* TO BE DONE
Reproduce every line of the data below verbatim, leaving the pictures out.

(Stored items)
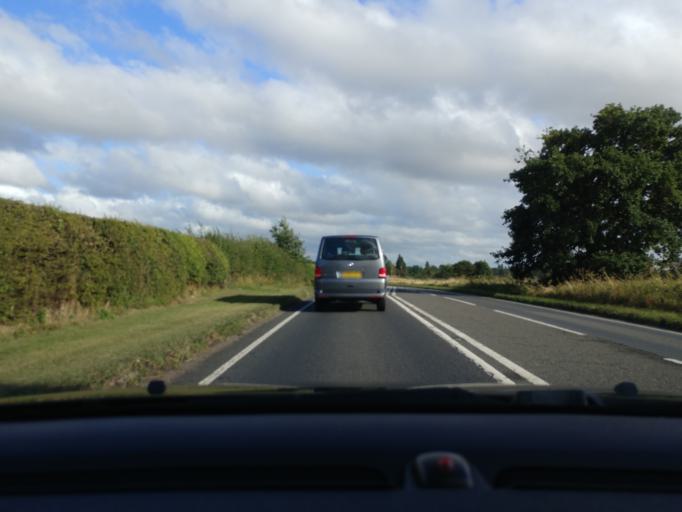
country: GB
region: England
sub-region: Oxfordshire
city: Radley
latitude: 51.6940
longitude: -1.2075
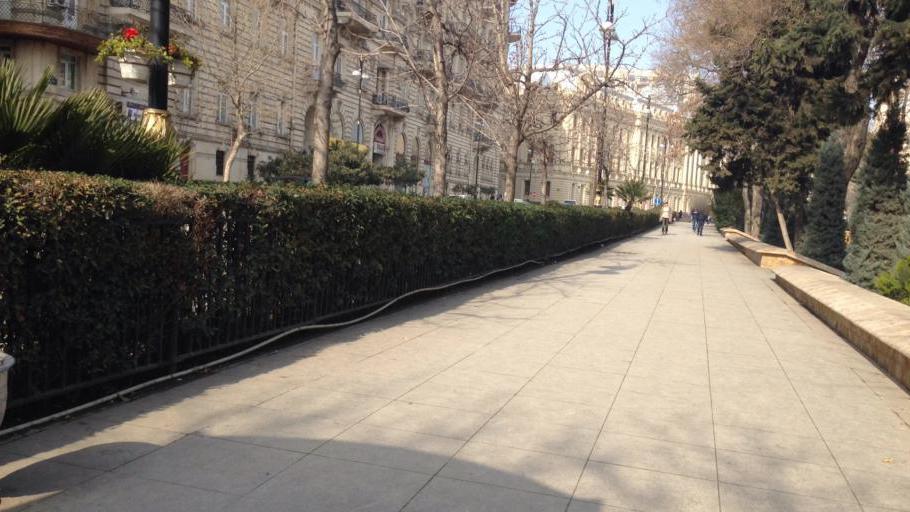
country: AZ
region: Baki
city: Badamdar
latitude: 40.3649
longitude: 49.8312
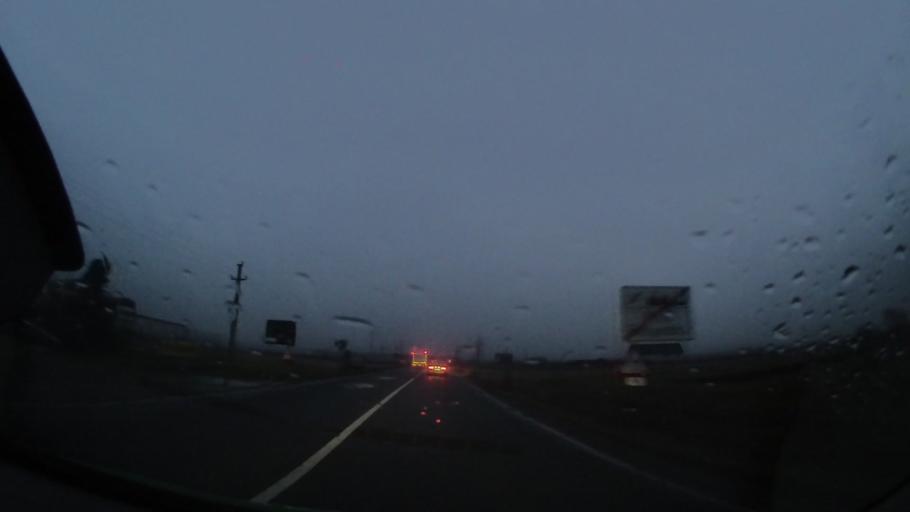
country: RO
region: Harghita
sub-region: Comuna Ditrau
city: Ditrau
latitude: 46.8147
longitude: 25.4929
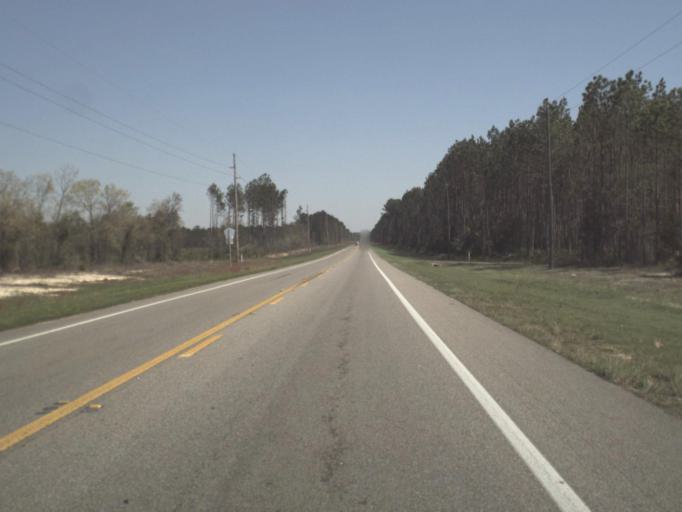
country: US
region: Florida
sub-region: Liberty County
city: Bristol
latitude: 30.4097
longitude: -84.8438
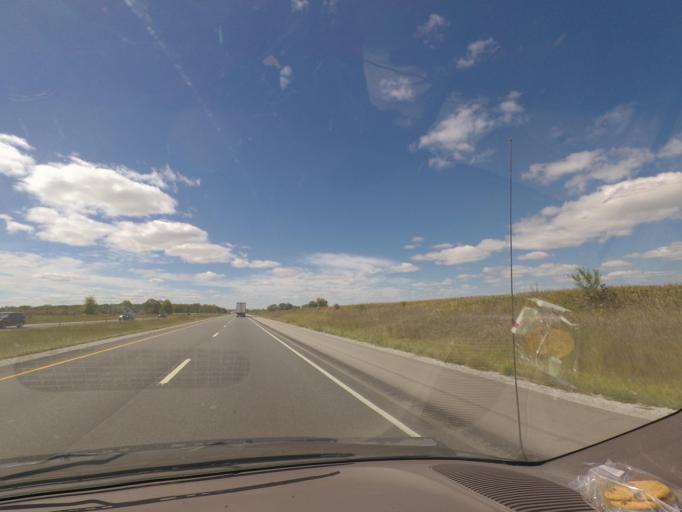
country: US
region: Indiana
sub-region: Henry County
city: Knightstown
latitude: 39.8304
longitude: -85.5886
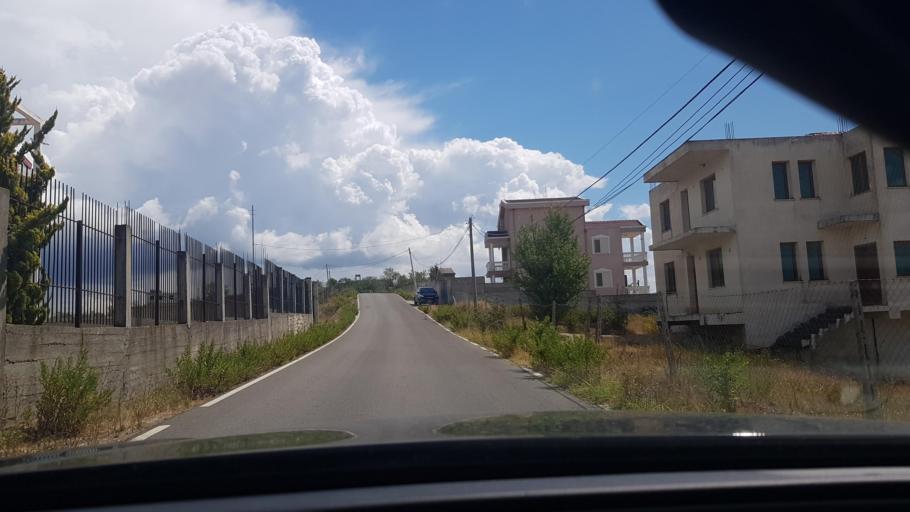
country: AL
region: Durres
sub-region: Rrethi i Durresit
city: Rrashbull
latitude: 41.2931
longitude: 19.5350
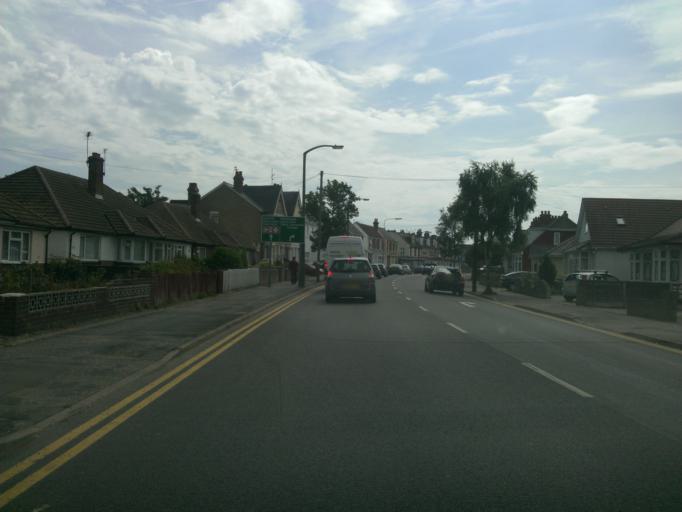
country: GB
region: England
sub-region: Essex
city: Clacton-on-Sea
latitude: 51.7988
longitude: 1.1525
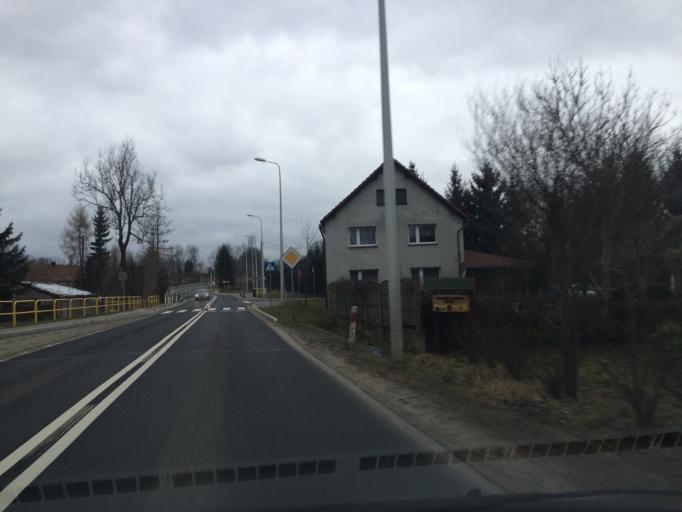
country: PL
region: Lower Silesian Voivodeship
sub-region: Powiat lubanski
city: Pisarzowice
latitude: 51.1663
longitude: 15.2653
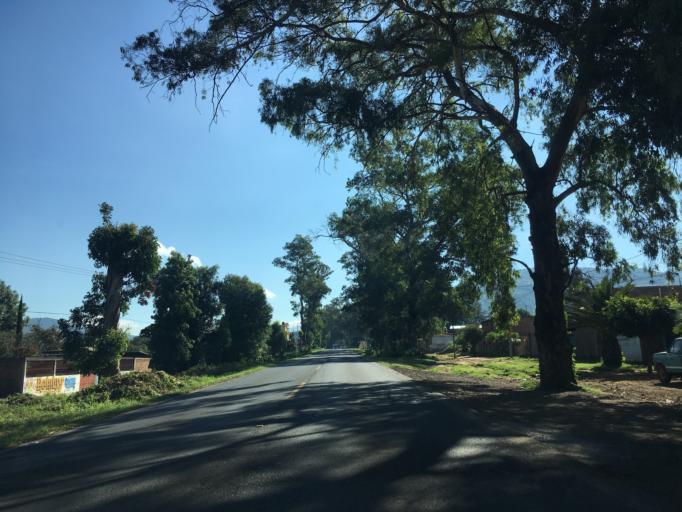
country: MX
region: Mexico
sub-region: Chalco
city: Zopoco
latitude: 19.8434
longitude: -102.0777
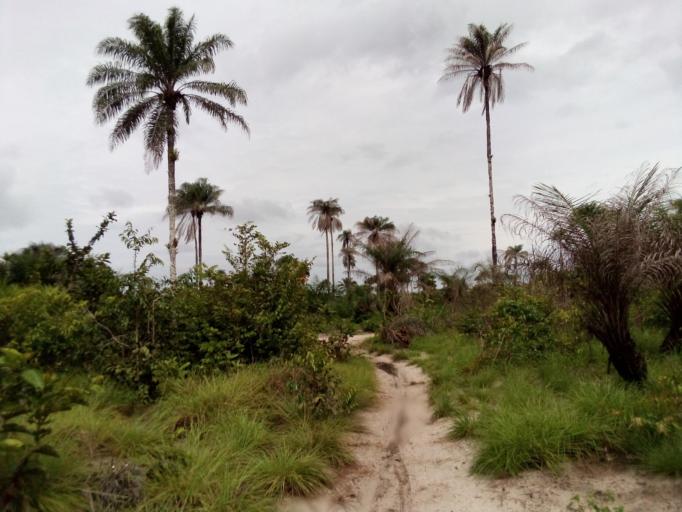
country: SL
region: Southern Province
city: Bonthe
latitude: 7.5201
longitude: -12.5733
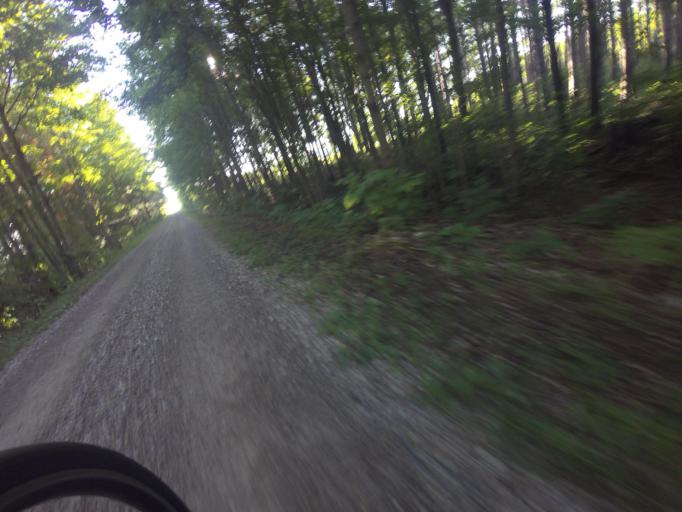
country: CA
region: Ontario
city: Goderich
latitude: 43.7539
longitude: -81.5638
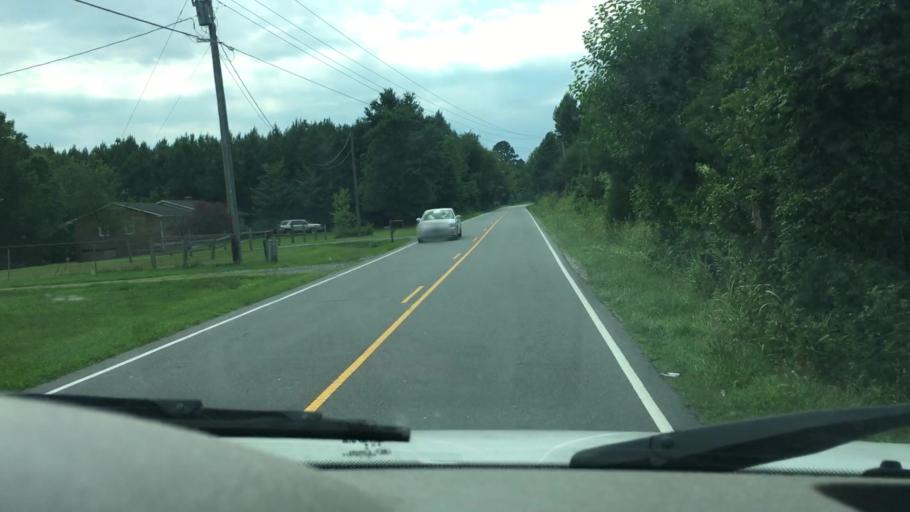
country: US
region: North Carolina
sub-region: Gaston County
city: Davidson
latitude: 35.4834
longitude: -80.8156
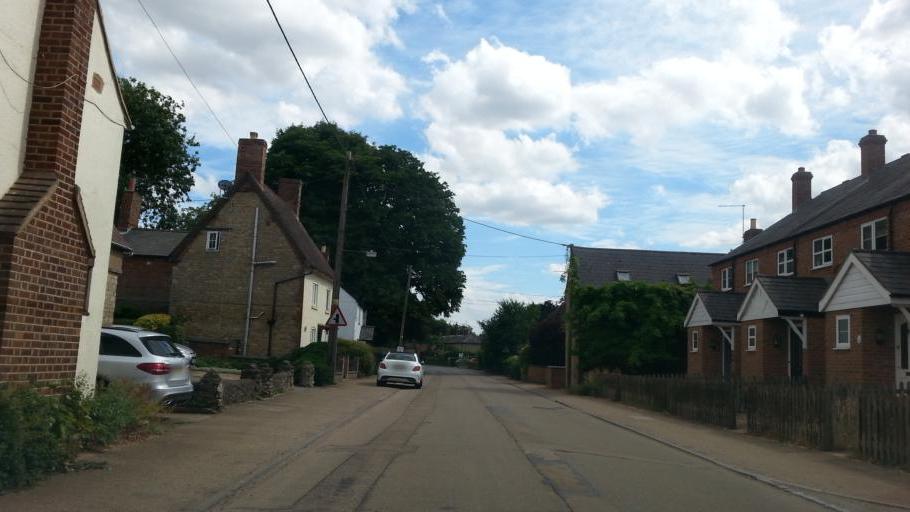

* THE SOLUTION
country: GB
region: England
sub-region: Oxfordshire
city: Radley
latitude: 51.6940
longitude: -1.2075
country: AZ
region: Baki
city: Badamdar
latitude: 40.3649
longitude: 49.8312
country: RO
region: Harghita
sub-region: Comuna Ditrau
city: Ditrau
latitude: 46.8147
longitude: 25.4929
country: US
region: Florida
sub-region: Liberty County
city: Bristol
latitude: 30.4097
longitude: -84.8438
country: US
region: Indiana
sub-region: Henry County
city: Knightstown
latitude: 39.8304
longitude: -85.5886
country: AL
region: Durres
sub-region: Rrethi i Durresit
city: Rrashbull
latitude: 41.2931
longitude: 19.5350
country: GB
region: England
sub-region: Essex
city: Clacton-on-Sea
latitude: 51.7988
longitude: 1.1525
country: PL
region: Lower Silesian Voivodeship
sub-region: Powiat lubanski
city: Pisarzowice
latitude: 51.1663
longitude: 15.2653
country: MX
region: Mexico
sub-region: Chalco
city: Zopoco
latitude: 19.8434
longitude: -102.0777
country: SL
region: Southern Province
city: Bonthe
latitude: 7.5201
longitude: -12.5733
country: CA
region: Ontario
city: Goderich
latitude: 43.7539
longitude: -81.5638
country: US
region: North Carolina
sub-region: Gaston County
city: Davidson
latitude: 35.4834
longitude: -80.8156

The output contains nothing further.